There is more to graphs than meets the eye: Learning universal features with self-supervision
- URL: http://arxiv.org/abs/2305.19871v2
- Date: Mon, 29 Jul 2024 18:48:45 GMT
- Title: There is more to graphs than meets the eye: Learning universal features with self-supervision
- Authors: Laya Das, Sai Munikoti, Nrushad Joshi, Mahantesh Halappanavar,
- Abstract summary: We study the problem of learning features through self-supervision that are generalisable to multiple graphs.
Our approach results in (1) better performance on downstream node classification, (2) learning features that can be re-used for unseen graphs of the same family, (3) more efficient training and (4) compact yet generalisable models.

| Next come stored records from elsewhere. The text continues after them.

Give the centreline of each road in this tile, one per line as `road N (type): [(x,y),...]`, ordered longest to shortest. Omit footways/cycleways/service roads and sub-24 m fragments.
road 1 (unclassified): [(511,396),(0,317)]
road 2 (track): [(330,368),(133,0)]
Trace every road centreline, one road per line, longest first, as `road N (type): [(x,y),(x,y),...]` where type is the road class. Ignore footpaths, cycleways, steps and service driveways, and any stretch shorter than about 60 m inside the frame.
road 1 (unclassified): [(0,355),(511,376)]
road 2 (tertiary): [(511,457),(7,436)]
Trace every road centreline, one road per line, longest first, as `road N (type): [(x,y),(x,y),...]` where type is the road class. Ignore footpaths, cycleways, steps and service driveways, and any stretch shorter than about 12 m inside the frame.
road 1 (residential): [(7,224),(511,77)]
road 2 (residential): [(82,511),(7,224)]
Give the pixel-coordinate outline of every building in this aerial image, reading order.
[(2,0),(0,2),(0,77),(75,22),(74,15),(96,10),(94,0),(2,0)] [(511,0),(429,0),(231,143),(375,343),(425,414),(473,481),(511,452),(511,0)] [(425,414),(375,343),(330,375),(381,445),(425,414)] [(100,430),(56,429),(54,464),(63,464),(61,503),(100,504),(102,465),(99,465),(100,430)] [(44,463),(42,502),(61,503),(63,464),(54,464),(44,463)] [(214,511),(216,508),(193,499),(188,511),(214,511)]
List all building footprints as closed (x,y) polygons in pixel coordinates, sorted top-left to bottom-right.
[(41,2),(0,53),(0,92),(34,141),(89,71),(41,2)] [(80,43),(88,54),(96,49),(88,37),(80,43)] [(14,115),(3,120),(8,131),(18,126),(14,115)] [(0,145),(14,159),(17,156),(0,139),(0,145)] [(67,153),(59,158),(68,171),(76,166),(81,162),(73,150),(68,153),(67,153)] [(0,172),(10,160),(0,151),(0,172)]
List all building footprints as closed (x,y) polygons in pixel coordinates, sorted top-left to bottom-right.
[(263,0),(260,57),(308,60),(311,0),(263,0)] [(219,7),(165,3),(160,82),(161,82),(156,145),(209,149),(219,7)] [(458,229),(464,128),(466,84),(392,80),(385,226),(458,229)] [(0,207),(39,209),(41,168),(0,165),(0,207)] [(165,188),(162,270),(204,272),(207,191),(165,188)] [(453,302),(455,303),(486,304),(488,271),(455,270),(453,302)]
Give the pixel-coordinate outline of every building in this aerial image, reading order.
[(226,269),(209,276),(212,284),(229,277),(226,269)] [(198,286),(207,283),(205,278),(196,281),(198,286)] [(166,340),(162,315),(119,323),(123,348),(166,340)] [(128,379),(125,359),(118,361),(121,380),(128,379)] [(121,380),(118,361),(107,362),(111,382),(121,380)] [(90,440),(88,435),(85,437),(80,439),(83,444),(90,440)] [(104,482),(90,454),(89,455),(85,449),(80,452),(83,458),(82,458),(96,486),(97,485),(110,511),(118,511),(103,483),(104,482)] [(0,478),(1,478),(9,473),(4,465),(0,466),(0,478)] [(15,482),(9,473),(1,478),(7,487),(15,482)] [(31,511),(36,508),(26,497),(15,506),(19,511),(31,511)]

- Score: 2.882036130110936
- License: http://arxiv.org/licenses/nonexclusive-distrib/1.0/
- Abstract: We study the problem of learning features through self-supervision that are generalisable to multiple graphs. State-of-the-art graph self-supervision restricts training to only one graph, resulting in graph-specific models that are incompatible with different but related graphs. We hypothesize that training with more than one graph that belong to the same family can improve the quality of the learnt representations. However, learning universal features from disparate node/edge features in different graphs is non-trivial. To address this challenge, we first homogenise the disparate features with graph-specific encoders that transform the features into a common space. A universal representation learning module then learns generalisable features on this common space. We show that compared to traditional self-supervision with one graph, our approach results in (1) better performance on downstream node classification, (2) learning features that can be re-used for unseen graphs of the same family, (3) more efficient training and (4) compact yet generalisable models. We also show ability of the proposed framework to deliver these benefits for relatively larger graphs. In this paper, we present a principled way to design foundation graph models that learn from more than one graph in an end-to-end manner, while bridging the gap between self-supervised and supervised performance.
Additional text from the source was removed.